Ты что? Тут никакого мысли нет. Не попробуй его перевести. Ты тратишь время впустую  ::

----------


## kalinka_vinnie

кошка очень трусливая. Я не понимаю японский, но это понятно.

----------


## ST

ясно. я думал что может просто я чего то не понимаю.
например эта часть:
猫年なぜ来ない 
十二支きらい 
я вроде читал сказку, как кошка с мышкой пошли за знаком Зодиака, но мышка обманула кошку и забрала знак себе.

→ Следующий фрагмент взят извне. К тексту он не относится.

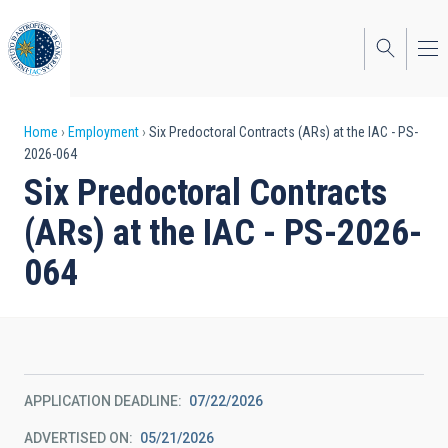
Skip
to
main
content
Breadcrumb
Home
Employment
Six Predoctoral Contracts (ARs) at the IAC - PS-
2026-064
Six Predoctoral Contracts
(ARs) at the IAC - PS-2026-
064
APPLICATION DEADLINE
07/22/2026
ADVERTISED ON
05/21/2026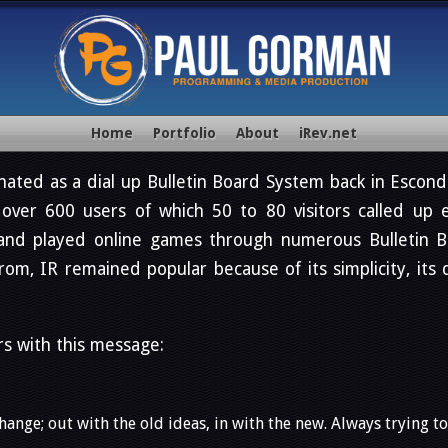
Home
Portfolio
About
iRev.net
nated as a dial up Bulletin Board System back in Escondi
ver 600 users of which 50 to 80 visitors called up e
and played online games through numerous Bulletin B
m, IR remained popular because of its simplicity, its 
rs with this message:
ange; out with the old ideas, in with the new. Always trying t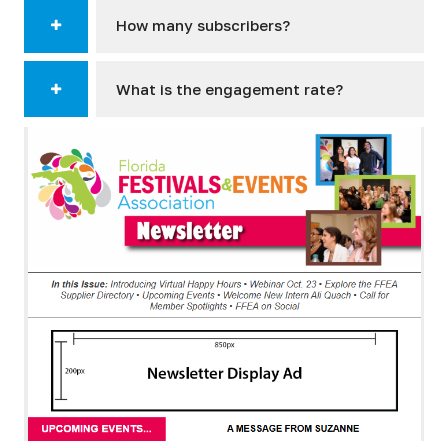
How many subscribers?
What is the engagement rate?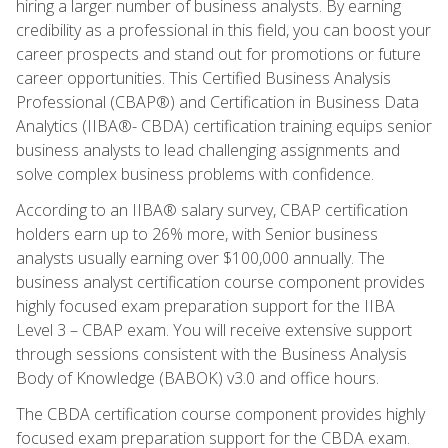
hiring a larger number of business analysts. By earning
credibility as a professional in this field, you can boost your
career prospects and stand out for promotions or future
career opportunities. This Certified Business Analysis
Professional (CBAP®) and Certification in Business Data
Analytics (IIBA®- CBDA) certification training equips senior
business analysts to lead challenging assignments and
solve complex business problems with confidence.
According to an IIBA® salary survey, CBAP certification
holders earn up to 26% more, with Senior business
analysts usually earning over $100,000 annually. The
business analyst certification course component provides
highly focused exam preparation support for the IIBA
Level 3 – CBAP exam. You will receive extensive support
through sessions consistent with the Business Analysis
Body of Knowledge (BABOK) v3.0 and office hours.
The CBDA certification course component provides highly
focused exam preparation support for the CBDA exam.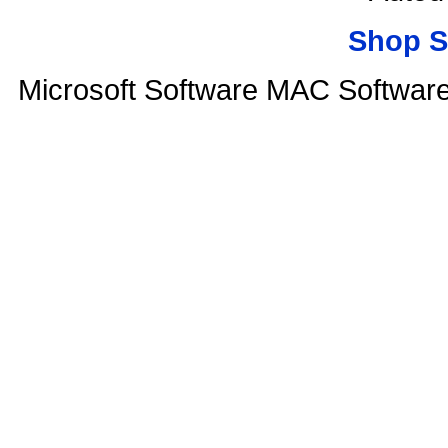
Shop S
Microsoft Software MAC Softwar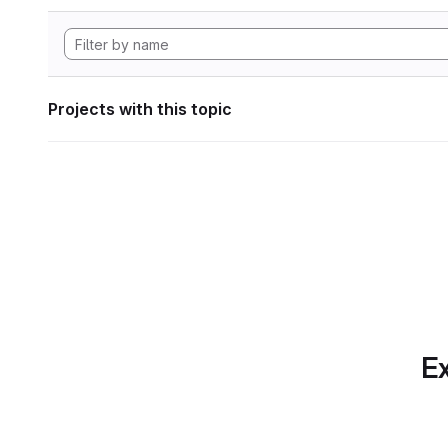
Projects with this topic
Ex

И с тех пор кошки ненавидят мышек. Ну или как то так. 
Я думал, может и в других строчках есть скрытый смысл...  ::

----------


## ST

Хех, еще один веселый флэш нашел...  http://ranobe.sakura.ne.jp/updir/data/deathkau.swf 
hint:читайте субтитры   ::

----------


## MOG

It was popular to make this kind of flashes about one or two years ago and there are many variations for Japanese subtitle with this music. haha

----------


## ST

забавно... Эта песня была очень популярна тут....в 90-ых...или даже 80-ых...

----------


## ST

погуглил немного...эта флэшка даже в википедии оказываетя есть: http://en.wikipedia.org/wiki/Moskau_%28 ... an_song%29 
а вот слова на немецком: 
Moskau - fremd und geheimnisvoll,
T

----------


## ST

Флэшка про соевый соус   ::   http://yoga.at.infoseek.co.jp/flash/kikkomaso.swf
У нас тоже такой продаётся..правда сделаный в Нидерландах.

----------


## ST

Типа клипы:   ::   http://blog.mokona.ru/iosys/1.swf http://blog.mokona.ru/iosys/2.swf http://blog.mokona.ru/iosys/3.swf http://blog.mokona.ru/iosys/4.swf http://blog.mokona.ru/iosys/5.swf http://blog.mokona.ru/iosys/6.swf 
Интересно, как писать перевернутую "А"?

----------